Tecnología aplicada al cuidado de la piel frágil 🩹
En el desarrollo de apósitos y vendajes, se usan materiales como hidrogeles y siliconas no adherentes para minimizar el trauma al retirarlos. La investigación se centra en apósitos con factores de crecimiento que aceleran la cicatrización y reducen el dolor. También se exploran sensores textiles que alertan sobre cambios de temperatura o humedad en la piel, permitiendo ajustar los vendajes antes de que se formen nuevas ampollas. Estos avances no curan la enfermedad, pero mejoran la calidad de vida.

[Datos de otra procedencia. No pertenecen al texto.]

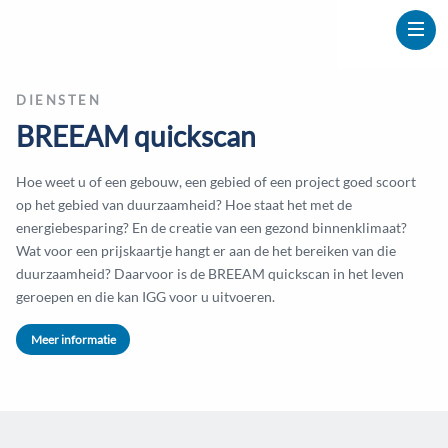
DIENSTEN
BREEAM quickscan
Hoe weet u of een gebouw, een gebied of een project goed scoort
op het gebied van duurzaamheid? Hoe staat het met de
energiebesparing? En de creatie van een gezond binnenklimaat?
Wat voor een prijskaartje hangt er aan de het bereiken van die
duurzaamheid? Daarvoor is de BREEAM quickscan in het leven
geroepen en die kan IGG voor u uitvoeren.
Meer informatie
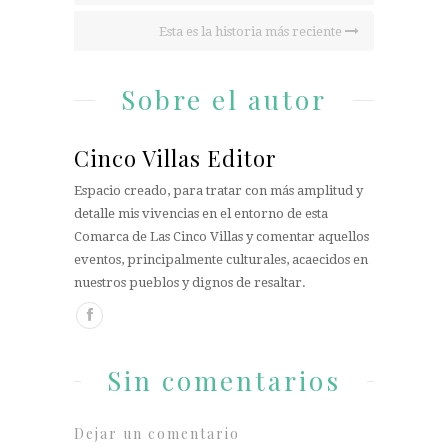
Esta es la historia más reciente
Sobre el autor
Cinco Villas Editor
Espacio creado, para tratar con más amplitud y
detalle mis vivencias en el entorno de esta
Comarca de Las Cinco Villas y comentar aquellos
eventos, principalmente culturales, acaecidos en
nuestros pueblos y dignos de resaltar.
Sin comentarios
Dejar un comentario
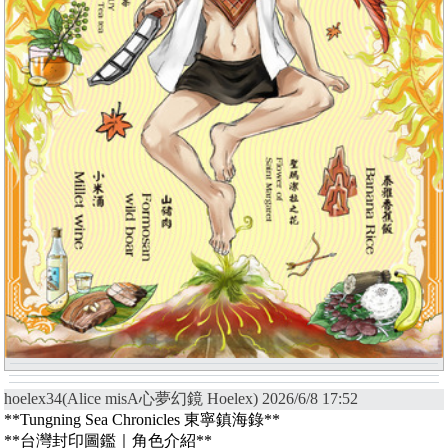
hoelex34(Alice misA心夢幻鏡 Hoelex) 2026/6/8 17:52
**Tungning Sea Chronicles 東寧鎮海錄**
**台灣封印圖鑑｜角色介紹**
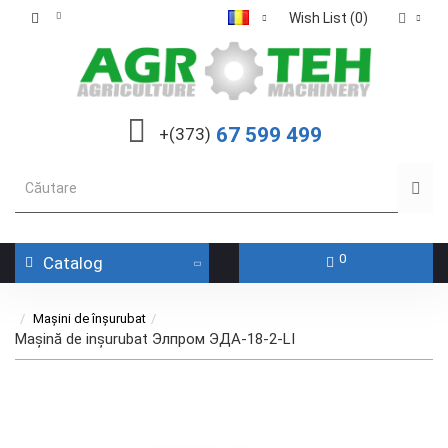
Wish List (0)
67 599 499
+(373)
0
Catalog
Mașini de înșurubat
Mașină de inșurubat Элпром ЭДА-18-2-LI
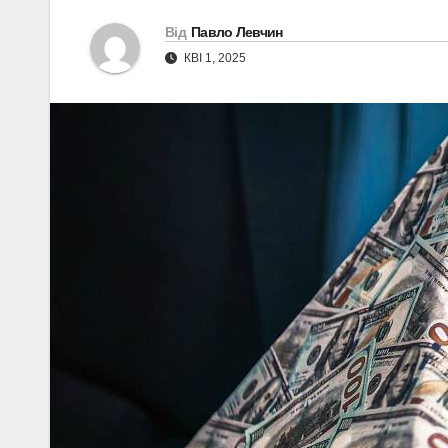
Від
Павло Левчин
КВІ 1, 2025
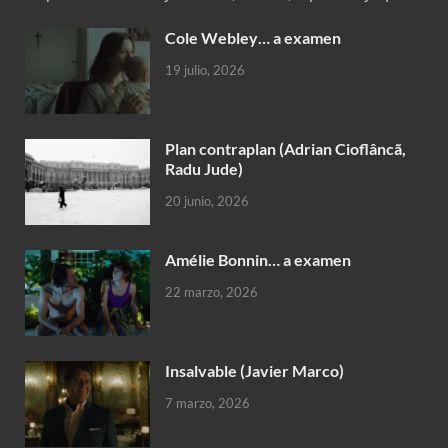
Cole Webley… a examen
19 julio, 2026
Plan contraplan (Adrian Cioflâncã,
Radu Jude)
20 junio, 2026
Amélie Bonnin… a examen
22 marzo, 2026
Insalvable (Javier Marco)
7 marzo, 2026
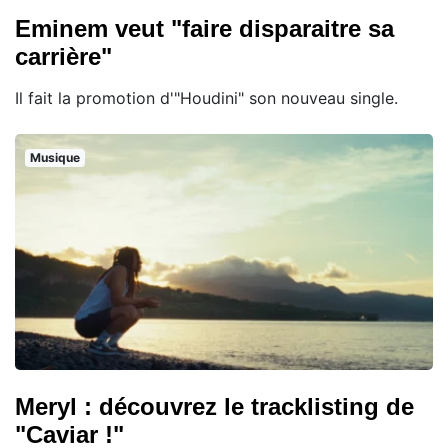
Eminem veut "faire disparaitre sa
carrière"
Il fait la promotion d'"Houdini" son nouveau single.
Musique
Meryl : découvrez le tracklisting de
"Caviar !"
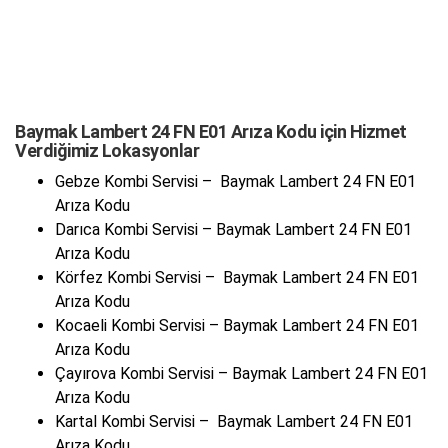
Baymak Lambert 24 FN E01 Arıza Kodu için Hizmet
Verdiğimiz Lokasyonlar
Gebze Kombi Servisi – Baymak Lambert 24 FN E01
Arıza Kodu
Darıca Kombi Servisi – Baymak Lambert 24 FN E01
Arıza Kodu
Körfez Kombi Servisi – Baymak Lambert 24 FN E01
Arıza Kodu
Kocaeli Kombi Servisi – Baymak Lambert 24 FN E01
Arıza Kodu
Çayırova Kombi Servisi – Baymak Lambert 24 FN E01
Arıza Kodu
Kartal Kombi Servisi – Baymak Lambert 24 FN E01
Arıza Kodu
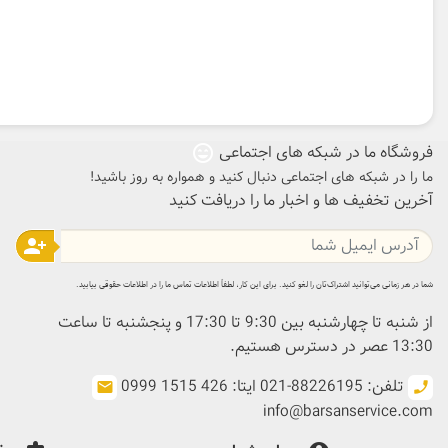
فروشگاه ما در شبکه های اجتماعی
sentiment_very_satisfied
ما را در شبکه های اجتماعی دنبال کنید و همواره به روز باشید!
آخرین تخفیف ها و اخبار ما را دریافت کنید
person_add
شما در هر زمانی می‌توانید اشتراک‌تان را لغو کنید. برای این کار، لطفاً اطلاعات تماس ما را در اطلاعات حقوقی بیابید.
از شنبه تا چهارشنبه بین 9:30 تا 17:30 و پنجشنبه تا ساعت
13:30 عصر در دسترس هستیم.
تلفن: 88226195-021 ایتا: 426 1515 0999
email
call
info@barsanservice.com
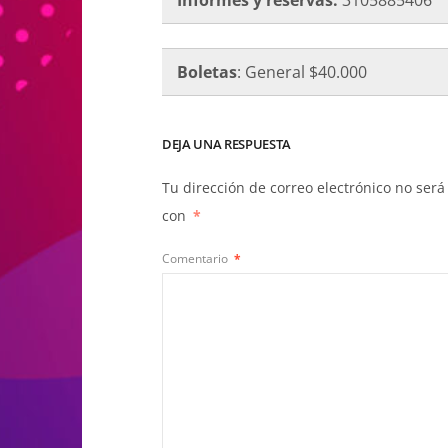
Boletas
: General $40.000
DEJA UNA RESPUESTA
Tu dirección de correo electrónico no será
con
*
Comentario
*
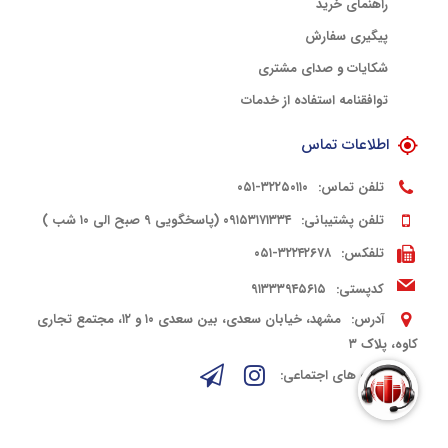
راهنمای خرید
پیگیری سفارش
شکایات و صدای مشتری
توافقنامه استفاده از خدمات
اطلاعات تماس
تلفن تماس:
۳۲۲۵۰۱۱۰-۰۵۱
تلفن پشتیبانی:
۰۹۱۵۳۱۷۱۳۳۴ (پاسخگویی ۹ صبح الی ۱۰ شب )
تلفکس:
۳۲۲۴۲۶۷۸-۰۵۱
کدپستی:
۹۱۳۳۳۹۴۵۶۱۵
آدرس:
مشهد، خیابان سعدی، بین سعدی ۱۰ و ۱۲، مجتمع تجاری
کاوه، پلاک ۳
شبکه های اجتماعی:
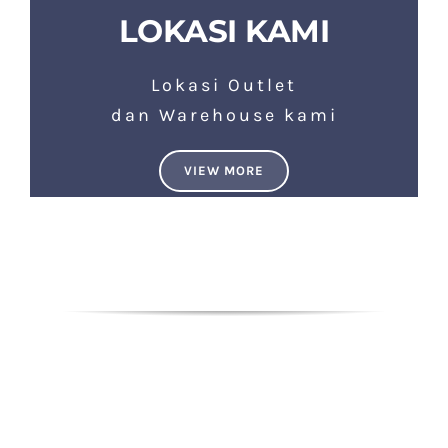
LOKASI KAMI
Lokasi Outlet
dan Warehouse kami
VIEW MORE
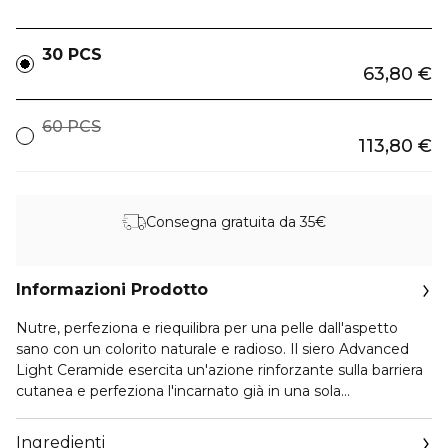
30 PCS
63,80 €
60 PCS
113,80 €
Consegna gratuita da 35€
Informazioni Prodotto
Nutre, perfeziona e riequilibra per una pelle dall'aspetto
sano con un colorito naturale e radioso. Il siero Advanced
Light Ceramide esercita un'azione rinforzante sulla barriera
cutanea e perfeziona l'incarnato già in una sola
applicazione. La Phytoceramide contiene i lipidi essentiali
che nutrono e rinforzano le principali difese contro
Ingredienti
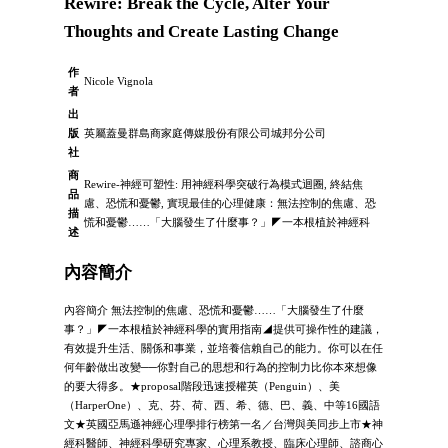
Rewire: Break the Cycle, Alter Your
Thoughts and Create Lasting Change
作
Nicole Vignola
者
出
版
英屬蓋曼群島商家庭傳媒股份有限公司城邦分公司
社
商
Rewire-神經可塑性: 用神經科學突破行為模式迴圈, 終結焦
品
慮、恐慌和憂鬱, 實現最佳的心理健康：無法控制的焦慮、恐
描
慌和憂鬱……「大腦發生了什麼事？」◤一本根植於神經科
述
內容簡介
內容簡介 無法控制的焦慮、恐慌和憂鬱……「大腦發生了什麼
事？」◤一本根植於神經科學的實用指南◢提供可操作性的建議，
有效提升生活、關係和事業，並培養信賴自己的能力。你可以在任
何年齡做出改變──你對自己的思想和行為的控制力比你本來想像
的要大得多。★proposal階段迅速授權英（Penguin）、美
（HarperOne）、克、芬、荷、西、希、德、巴、義、中等16國語
文★英國亞馬遜神經心理學排行榜第一名／台灣與美同步上市★神
經科醫師、神經科學研究專家、心理系教授、臨床心理師、諮商心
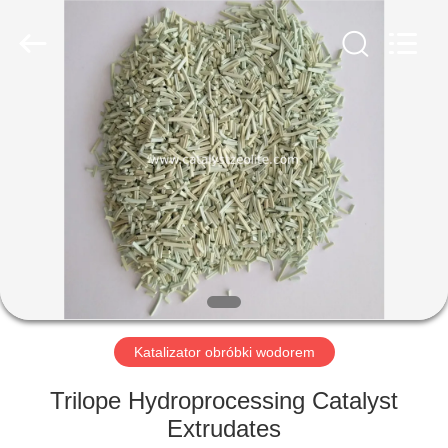
CATALYSTS
GROUP
CO.,LTD.
All
Rights
Reserved.
DOM
PRODUKTY
O
NAS
WYCIECZKA
PO
Katalizator obróbki wodorem
FABRYCE
Trilope Hydroprocessing Catalyst
Extrudates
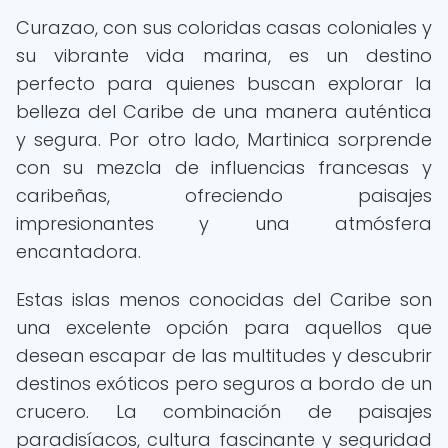
Curazao, con sus coloridas casas coloniales y
su vibrante vida marina, es un destino
perfecto para quienes buscan explorar la
belleza del Caribe de una manera auténtica
y segura. Por otro lado, Martinica sorprende
con su mezcla de influencias francesas y
caribeñas, ofreciendo paisajes
impresionantes y una atmósfera
encantadora.
Estas islas menos conocidas del Caribe son
una excelente opción para aquellos que
desean escapar de las multitudes y descubrir
destinos exóticos pero seguros a bordo de un
crucero. La combinación de paisajes
paradisíacos, cultura fascinante y seguridad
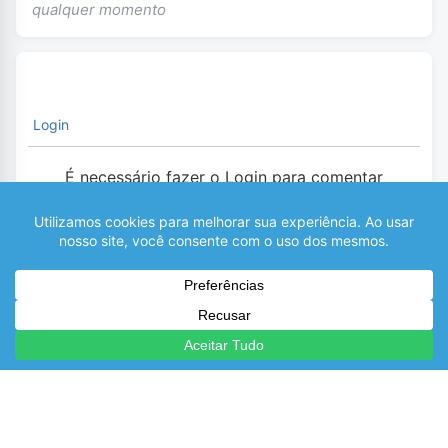
qualquer momento
Login
É necessário fazer o Login para comentar
0
COMENTÁRIOS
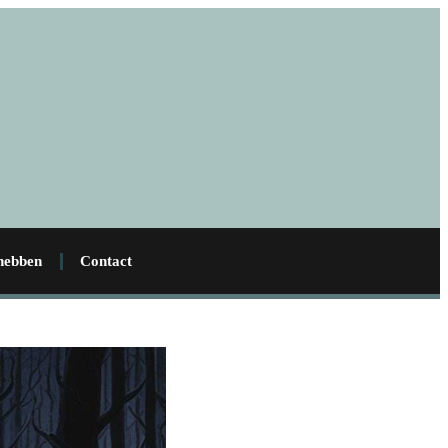
 hebben
Contact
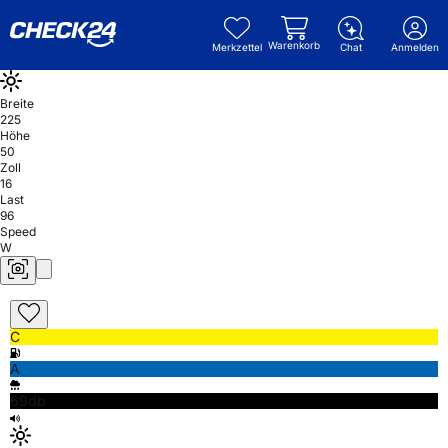
Warenkorb
Merkzettel
Chat
Anmelden
Breite
225
Höhe
50
Zoll
16
Last
96
Speed
W
C
A
69db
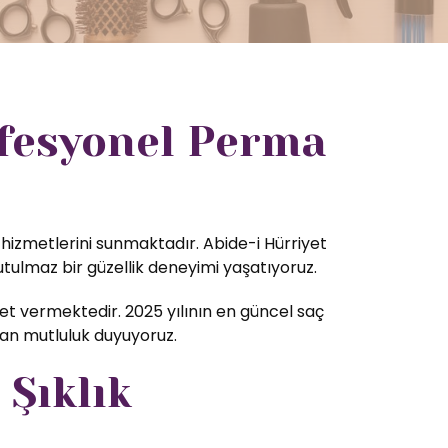
ofesyonel Perma
k hizmetlerini sunmaktadır. Abide-i Hürriyet
tulmaz bir güzellik deneyimi yaşatıyoruz.
t vermektedir. 2025 yılının en güncel saç
tan mutluluk duyuyoruz.
 Şıklık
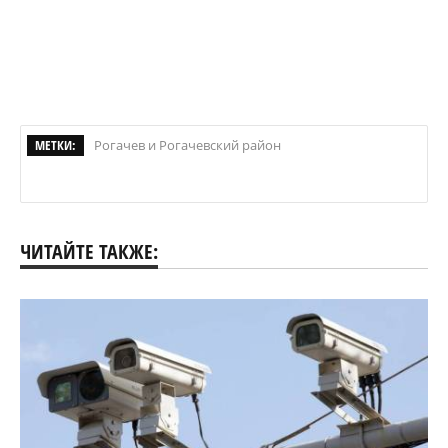
МЕТКИ:
Рогачев и Рогачевский район
ЧИТАЙТЕ ТАКЖЕ:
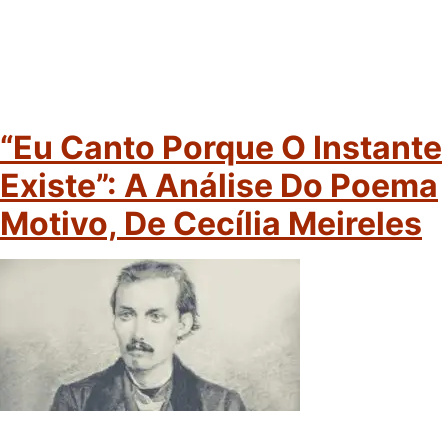
“Eu Canto Porque O Instante
Existe”: A Análise Do Poema
Motivo, De Cecília Meireles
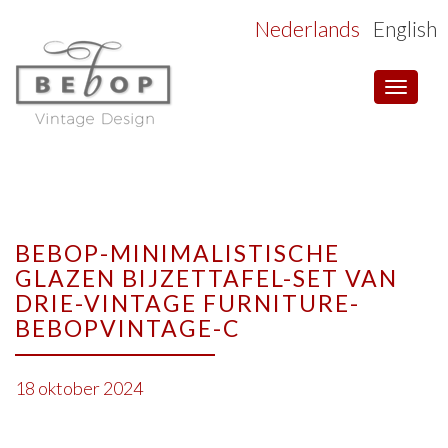
Nederlands
English
Toggle
navigat
BEBOP-MINIMALISTISCHE
GLAZEN BIJZETTAFEL-SET VAN
DRIE-VINTAGE FURNITURE-
BEBOPVINTAGE-C
18 oktober 2024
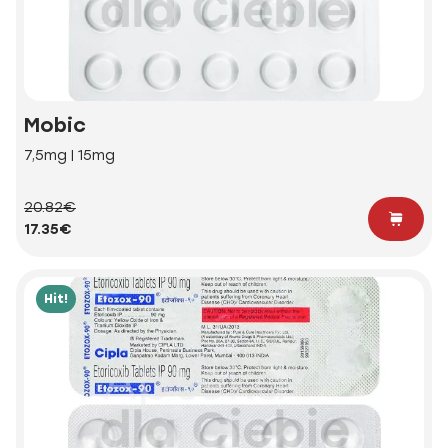
Mobic
7,5mg | 15mg
20.82€
17.35€
Hit!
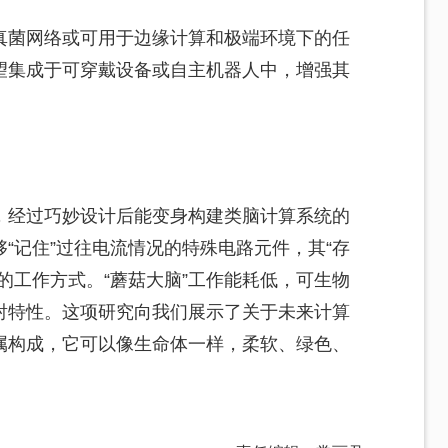
真菌网络或可用于边缘计算和极端环境下的任
望集成于可穿戴设备或自主机器人中，增强其
，经过巧妙设计后能变身构建类脑计算系统的
“记住”过往电流情况的特殊电路元件，其“存
的工作方式。“蘑菇大脑”工作能耗低，可生物
射特性。这项研究向我们展示了关于未来计算
属构成，它可以像生命体一样，柔软、绿色、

La ironía de tener una piel de mariposa en un mundo de papel de lija 🦋
Adrián bromea diciendo que su piel es más delicada que la de una estrella de cine. Mientras otros se preocupan por las arrugas, él se preocupa por no despegarse la cara al sonarse la nariz. Hasta un abrazo puede convertirse en una operación de vendaje. Pero al menos, cuando alguien le dice que está como una rosa, él responde: sí, pero una rosa que se deshoja con solo mirarla.